Various claims have been made about this, mostly along the lines of "SRAM is cheaper" (and compared to flash RAM, it is).
But the most credible reference I've seen explains that of the options available at the time, SRAM was the least expensive one that could still fit save data for those games. EEPROM was less expensive, but had a much smaller space available for saving data for each game. Some games (those twelve, presumably) needed to save more data than could fit in an EEPROM, and so they had to use the more expensive SRAM option.

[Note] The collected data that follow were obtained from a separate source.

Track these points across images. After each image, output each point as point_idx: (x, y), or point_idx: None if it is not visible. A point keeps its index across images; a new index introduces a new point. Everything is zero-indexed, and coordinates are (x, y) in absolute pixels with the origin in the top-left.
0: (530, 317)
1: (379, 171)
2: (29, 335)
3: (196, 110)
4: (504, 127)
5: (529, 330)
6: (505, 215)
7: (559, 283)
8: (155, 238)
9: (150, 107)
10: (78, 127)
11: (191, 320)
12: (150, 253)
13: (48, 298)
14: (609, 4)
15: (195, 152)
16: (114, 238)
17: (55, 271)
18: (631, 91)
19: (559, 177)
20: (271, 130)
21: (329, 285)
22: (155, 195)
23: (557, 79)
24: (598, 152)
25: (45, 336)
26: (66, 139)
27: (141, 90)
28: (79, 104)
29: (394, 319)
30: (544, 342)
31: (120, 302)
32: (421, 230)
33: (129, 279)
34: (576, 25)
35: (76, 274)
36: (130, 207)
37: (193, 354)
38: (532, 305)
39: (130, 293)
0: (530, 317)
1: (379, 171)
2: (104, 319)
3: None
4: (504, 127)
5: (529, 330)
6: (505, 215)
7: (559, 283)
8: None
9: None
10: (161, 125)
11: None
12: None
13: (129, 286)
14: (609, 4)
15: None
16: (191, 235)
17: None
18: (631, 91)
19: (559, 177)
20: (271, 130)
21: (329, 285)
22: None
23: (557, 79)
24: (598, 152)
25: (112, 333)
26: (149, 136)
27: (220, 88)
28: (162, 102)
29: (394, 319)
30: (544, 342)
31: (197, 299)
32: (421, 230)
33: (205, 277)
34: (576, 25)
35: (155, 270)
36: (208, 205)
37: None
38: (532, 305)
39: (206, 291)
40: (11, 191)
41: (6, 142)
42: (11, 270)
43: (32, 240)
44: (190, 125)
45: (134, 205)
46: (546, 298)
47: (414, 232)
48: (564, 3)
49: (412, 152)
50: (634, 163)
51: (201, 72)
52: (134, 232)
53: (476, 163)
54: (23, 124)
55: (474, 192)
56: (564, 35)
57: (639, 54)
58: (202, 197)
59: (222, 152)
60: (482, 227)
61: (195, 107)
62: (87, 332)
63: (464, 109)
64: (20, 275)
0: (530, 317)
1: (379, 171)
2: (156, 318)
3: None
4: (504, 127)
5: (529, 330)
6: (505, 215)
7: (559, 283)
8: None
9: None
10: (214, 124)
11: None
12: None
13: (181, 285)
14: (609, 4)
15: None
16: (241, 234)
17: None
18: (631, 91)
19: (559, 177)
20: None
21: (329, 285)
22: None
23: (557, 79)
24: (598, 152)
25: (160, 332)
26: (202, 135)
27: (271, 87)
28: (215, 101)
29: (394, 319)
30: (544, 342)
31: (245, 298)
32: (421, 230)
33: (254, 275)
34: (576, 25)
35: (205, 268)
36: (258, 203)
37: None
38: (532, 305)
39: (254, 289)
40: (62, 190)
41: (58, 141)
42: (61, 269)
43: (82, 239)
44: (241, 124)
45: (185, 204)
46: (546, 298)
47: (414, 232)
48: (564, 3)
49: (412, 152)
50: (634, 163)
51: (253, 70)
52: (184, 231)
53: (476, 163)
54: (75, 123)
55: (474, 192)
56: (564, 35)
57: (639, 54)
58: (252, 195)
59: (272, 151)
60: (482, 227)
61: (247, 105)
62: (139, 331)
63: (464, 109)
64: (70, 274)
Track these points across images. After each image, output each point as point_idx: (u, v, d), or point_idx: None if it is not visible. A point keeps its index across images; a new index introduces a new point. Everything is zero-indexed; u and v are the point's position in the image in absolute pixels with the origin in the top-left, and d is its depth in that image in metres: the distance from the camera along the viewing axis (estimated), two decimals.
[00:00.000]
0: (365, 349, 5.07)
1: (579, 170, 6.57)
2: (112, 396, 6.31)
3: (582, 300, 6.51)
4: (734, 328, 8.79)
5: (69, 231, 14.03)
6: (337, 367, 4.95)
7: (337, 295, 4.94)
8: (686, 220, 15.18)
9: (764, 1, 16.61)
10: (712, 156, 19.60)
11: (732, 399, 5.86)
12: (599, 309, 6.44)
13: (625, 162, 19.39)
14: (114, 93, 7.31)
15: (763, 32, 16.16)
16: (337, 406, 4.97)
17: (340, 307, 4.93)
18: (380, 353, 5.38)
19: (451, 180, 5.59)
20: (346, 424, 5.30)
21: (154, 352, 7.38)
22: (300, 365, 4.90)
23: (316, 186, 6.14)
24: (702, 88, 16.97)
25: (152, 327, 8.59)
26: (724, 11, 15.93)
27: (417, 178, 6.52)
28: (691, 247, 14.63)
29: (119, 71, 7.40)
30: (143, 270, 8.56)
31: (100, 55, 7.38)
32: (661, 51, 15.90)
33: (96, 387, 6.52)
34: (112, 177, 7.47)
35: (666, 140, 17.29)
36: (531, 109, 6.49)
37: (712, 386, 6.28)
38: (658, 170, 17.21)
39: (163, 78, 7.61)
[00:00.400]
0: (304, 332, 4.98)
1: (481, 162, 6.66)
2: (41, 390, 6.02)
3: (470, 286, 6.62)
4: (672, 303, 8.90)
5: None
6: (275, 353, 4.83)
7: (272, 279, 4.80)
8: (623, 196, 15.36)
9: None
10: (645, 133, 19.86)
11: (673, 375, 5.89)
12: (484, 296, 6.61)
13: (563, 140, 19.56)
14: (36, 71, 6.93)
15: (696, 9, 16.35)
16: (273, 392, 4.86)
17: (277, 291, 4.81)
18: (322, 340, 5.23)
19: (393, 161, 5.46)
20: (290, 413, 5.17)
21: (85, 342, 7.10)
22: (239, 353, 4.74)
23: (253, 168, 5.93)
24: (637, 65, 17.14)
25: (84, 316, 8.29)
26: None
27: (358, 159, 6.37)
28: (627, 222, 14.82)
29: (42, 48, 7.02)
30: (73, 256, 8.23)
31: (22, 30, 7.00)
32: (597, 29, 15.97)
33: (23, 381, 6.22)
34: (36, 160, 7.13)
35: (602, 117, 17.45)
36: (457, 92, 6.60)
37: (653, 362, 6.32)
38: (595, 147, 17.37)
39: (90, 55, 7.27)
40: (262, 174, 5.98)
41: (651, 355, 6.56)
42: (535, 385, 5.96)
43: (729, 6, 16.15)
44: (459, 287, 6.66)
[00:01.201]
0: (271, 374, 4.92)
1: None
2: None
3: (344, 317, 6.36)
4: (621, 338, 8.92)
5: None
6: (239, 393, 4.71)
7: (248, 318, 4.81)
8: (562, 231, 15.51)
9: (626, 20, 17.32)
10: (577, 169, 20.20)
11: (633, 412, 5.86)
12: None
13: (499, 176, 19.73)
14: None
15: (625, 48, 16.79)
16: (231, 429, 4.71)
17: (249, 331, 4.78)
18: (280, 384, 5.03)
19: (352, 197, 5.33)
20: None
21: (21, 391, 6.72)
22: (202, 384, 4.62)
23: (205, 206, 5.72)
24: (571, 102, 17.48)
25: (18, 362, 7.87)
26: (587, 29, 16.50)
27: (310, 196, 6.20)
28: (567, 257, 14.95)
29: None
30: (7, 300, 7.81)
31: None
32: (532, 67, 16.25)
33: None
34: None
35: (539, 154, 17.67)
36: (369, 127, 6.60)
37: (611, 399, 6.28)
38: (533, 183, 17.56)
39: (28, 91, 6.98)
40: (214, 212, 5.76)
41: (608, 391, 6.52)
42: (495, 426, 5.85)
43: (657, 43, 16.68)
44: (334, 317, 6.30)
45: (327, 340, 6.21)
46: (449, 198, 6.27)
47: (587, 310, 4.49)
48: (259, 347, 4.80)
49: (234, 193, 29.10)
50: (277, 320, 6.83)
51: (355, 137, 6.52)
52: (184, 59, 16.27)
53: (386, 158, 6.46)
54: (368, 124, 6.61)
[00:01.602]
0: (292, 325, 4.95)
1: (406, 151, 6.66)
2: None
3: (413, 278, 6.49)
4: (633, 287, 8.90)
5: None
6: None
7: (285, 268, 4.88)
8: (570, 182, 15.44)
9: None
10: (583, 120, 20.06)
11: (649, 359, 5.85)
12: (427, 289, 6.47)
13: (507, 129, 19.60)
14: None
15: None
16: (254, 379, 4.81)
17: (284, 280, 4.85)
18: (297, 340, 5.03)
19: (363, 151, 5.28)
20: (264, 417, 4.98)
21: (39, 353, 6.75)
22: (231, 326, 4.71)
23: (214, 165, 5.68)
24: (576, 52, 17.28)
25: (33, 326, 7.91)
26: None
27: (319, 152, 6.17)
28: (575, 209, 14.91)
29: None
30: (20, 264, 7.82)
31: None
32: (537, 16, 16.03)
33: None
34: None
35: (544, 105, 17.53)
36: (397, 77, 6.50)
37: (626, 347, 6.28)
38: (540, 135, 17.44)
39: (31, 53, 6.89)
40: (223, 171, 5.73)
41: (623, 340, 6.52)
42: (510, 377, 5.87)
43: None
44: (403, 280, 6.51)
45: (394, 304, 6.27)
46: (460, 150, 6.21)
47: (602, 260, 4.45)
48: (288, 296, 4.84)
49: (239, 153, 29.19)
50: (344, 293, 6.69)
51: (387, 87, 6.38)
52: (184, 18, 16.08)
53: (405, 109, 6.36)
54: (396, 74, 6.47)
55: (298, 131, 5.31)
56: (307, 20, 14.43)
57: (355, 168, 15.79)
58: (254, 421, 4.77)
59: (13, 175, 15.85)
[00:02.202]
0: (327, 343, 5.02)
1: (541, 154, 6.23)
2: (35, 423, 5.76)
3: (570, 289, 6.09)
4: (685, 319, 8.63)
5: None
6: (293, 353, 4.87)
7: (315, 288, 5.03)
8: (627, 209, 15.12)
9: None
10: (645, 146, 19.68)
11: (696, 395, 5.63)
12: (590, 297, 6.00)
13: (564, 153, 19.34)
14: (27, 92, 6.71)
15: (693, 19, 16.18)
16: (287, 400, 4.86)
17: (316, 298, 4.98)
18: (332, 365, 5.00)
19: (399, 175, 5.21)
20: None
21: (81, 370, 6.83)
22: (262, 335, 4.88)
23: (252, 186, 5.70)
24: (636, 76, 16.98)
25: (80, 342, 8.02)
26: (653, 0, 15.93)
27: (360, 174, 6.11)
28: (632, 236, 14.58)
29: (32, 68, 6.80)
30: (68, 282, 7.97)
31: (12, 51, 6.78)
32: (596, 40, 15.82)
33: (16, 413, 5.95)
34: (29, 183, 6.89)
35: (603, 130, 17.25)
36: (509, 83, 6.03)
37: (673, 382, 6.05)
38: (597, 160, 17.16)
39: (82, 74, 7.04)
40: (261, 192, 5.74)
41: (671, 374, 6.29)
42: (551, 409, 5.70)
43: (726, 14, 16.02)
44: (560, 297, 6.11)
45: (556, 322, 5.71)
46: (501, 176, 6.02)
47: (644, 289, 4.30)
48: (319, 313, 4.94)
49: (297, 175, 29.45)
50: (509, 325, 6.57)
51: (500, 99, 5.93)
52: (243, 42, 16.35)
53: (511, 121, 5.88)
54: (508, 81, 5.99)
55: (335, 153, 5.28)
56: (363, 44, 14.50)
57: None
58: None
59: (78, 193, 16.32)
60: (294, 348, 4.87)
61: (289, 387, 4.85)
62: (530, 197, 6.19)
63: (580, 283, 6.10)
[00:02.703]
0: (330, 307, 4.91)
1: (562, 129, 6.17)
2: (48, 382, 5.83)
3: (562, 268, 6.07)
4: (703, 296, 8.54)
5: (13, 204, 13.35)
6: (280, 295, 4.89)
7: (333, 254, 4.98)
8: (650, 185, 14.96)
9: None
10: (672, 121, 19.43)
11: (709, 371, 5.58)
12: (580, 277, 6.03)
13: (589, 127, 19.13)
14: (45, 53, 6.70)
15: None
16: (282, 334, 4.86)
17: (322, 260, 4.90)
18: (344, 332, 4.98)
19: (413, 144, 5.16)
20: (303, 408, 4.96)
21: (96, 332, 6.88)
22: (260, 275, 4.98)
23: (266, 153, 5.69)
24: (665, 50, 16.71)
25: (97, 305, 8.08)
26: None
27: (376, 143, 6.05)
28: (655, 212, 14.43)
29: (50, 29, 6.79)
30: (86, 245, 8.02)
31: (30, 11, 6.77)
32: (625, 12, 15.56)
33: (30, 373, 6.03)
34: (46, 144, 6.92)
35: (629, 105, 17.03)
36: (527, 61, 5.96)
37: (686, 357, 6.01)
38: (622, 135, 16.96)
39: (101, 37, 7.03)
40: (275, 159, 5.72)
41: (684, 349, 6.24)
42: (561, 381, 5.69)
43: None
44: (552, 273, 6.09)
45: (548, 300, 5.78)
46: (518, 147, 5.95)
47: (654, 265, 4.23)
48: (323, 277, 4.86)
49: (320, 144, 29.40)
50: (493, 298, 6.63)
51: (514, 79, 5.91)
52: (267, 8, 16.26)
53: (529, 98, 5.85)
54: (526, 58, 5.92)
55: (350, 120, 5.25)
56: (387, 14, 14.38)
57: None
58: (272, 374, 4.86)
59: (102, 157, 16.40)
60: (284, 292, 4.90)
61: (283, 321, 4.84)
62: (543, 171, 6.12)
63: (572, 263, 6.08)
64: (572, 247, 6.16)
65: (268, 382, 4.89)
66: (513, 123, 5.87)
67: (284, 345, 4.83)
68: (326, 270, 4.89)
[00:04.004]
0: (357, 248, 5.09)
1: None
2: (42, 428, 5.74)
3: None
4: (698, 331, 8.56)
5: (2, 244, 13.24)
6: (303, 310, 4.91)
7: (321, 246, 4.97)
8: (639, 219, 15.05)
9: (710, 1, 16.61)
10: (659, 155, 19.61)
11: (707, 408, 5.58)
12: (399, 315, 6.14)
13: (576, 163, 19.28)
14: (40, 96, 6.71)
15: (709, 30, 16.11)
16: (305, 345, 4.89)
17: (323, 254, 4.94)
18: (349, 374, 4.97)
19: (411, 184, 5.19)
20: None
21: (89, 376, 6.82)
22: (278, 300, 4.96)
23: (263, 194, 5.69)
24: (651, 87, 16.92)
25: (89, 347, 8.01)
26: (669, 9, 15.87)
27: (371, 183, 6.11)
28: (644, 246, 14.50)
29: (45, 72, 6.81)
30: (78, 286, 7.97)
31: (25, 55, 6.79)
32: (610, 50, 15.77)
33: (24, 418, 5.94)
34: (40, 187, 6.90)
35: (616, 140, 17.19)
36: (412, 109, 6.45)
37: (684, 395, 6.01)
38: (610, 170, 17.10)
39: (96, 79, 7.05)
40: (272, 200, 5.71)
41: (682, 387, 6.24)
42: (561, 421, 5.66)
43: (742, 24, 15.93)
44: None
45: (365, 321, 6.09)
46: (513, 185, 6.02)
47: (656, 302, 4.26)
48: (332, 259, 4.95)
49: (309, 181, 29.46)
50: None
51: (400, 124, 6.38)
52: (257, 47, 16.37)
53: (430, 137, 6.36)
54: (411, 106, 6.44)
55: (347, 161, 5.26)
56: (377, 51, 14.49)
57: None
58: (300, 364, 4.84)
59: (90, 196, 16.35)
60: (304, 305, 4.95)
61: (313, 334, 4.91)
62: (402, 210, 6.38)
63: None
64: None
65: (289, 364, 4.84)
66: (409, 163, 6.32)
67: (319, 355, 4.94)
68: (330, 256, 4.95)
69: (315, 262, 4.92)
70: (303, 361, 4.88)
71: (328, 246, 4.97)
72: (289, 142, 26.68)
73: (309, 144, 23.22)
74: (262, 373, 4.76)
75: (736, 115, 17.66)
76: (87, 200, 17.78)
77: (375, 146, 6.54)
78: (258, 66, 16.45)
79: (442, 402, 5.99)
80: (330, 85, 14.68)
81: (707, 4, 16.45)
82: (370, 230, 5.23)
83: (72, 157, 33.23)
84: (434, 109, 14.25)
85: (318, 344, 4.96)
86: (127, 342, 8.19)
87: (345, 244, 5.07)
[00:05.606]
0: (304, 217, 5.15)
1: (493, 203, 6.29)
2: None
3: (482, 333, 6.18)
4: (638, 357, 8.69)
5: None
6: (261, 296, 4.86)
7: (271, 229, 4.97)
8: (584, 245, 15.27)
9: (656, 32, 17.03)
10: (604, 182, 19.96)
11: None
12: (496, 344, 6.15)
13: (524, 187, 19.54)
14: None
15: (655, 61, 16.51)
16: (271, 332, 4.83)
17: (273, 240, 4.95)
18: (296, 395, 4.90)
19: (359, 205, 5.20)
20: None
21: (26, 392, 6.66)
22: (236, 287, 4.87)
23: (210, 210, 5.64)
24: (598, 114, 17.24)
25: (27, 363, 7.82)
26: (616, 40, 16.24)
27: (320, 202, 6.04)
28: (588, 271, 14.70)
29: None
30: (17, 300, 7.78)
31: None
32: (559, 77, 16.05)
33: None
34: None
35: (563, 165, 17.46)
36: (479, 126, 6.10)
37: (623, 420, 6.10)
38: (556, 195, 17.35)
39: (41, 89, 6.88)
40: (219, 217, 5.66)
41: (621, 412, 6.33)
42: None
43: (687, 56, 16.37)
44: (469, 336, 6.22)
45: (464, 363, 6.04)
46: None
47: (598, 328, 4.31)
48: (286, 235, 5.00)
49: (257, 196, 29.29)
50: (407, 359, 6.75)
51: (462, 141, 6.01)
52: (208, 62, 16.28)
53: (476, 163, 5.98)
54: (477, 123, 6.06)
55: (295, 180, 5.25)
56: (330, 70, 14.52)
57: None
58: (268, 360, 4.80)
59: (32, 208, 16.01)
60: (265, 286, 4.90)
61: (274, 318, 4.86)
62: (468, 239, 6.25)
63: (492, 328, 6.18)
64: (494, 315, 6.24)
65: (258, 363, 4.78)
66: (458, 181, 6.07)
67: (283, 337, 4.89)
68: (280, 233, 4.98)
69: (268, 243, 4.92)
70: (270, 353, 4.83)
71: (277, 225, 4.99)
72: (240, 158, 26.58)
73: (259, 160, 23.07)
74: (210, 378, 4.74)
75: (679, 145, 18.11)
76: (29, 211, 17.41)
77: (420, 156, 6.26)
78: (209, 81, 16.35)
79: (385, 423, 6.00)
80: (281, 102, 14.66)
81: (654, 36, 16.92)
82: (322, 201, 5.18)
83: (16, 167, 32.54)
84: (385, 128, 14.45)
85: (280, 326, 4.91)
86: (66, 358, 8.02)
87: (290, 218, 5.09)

Flash RAM was available as well and had even more storage than SRAM, but was also a lot more expensive than even that.
From https://www.resetera.com/threads/psa-some-of-your-nintendo-64-save-game-files-may-be-at-risk.55211/page-3#post-21331175:
N64 developers basically had 5 options for save storage:
4kb EEPROM (512 bytes)
16kb EEPROM (2048 bytes)
256kb SRAM (32,768 bytes)
256kb SRAM Controller Pak (32,768 bytes) (some 3rd party Paks had even more memory)
1Mb FRAM (131,072 bytes)
EEPROM was the cheapest to produce but a lot of developers moved to SRAM because they needed more storage for their save files. Most developers went with SRAM over the battery-less and much greater capacity Flash memory because they were already forking over $30 or more on production costs alone for the N64 cartridge (deja vu with the Switch right now) and Flash memory was extremely more expensive back in the day. Only a small list of games actually used FRAM like Paper Mario and Pokemon Stadium 2 for example.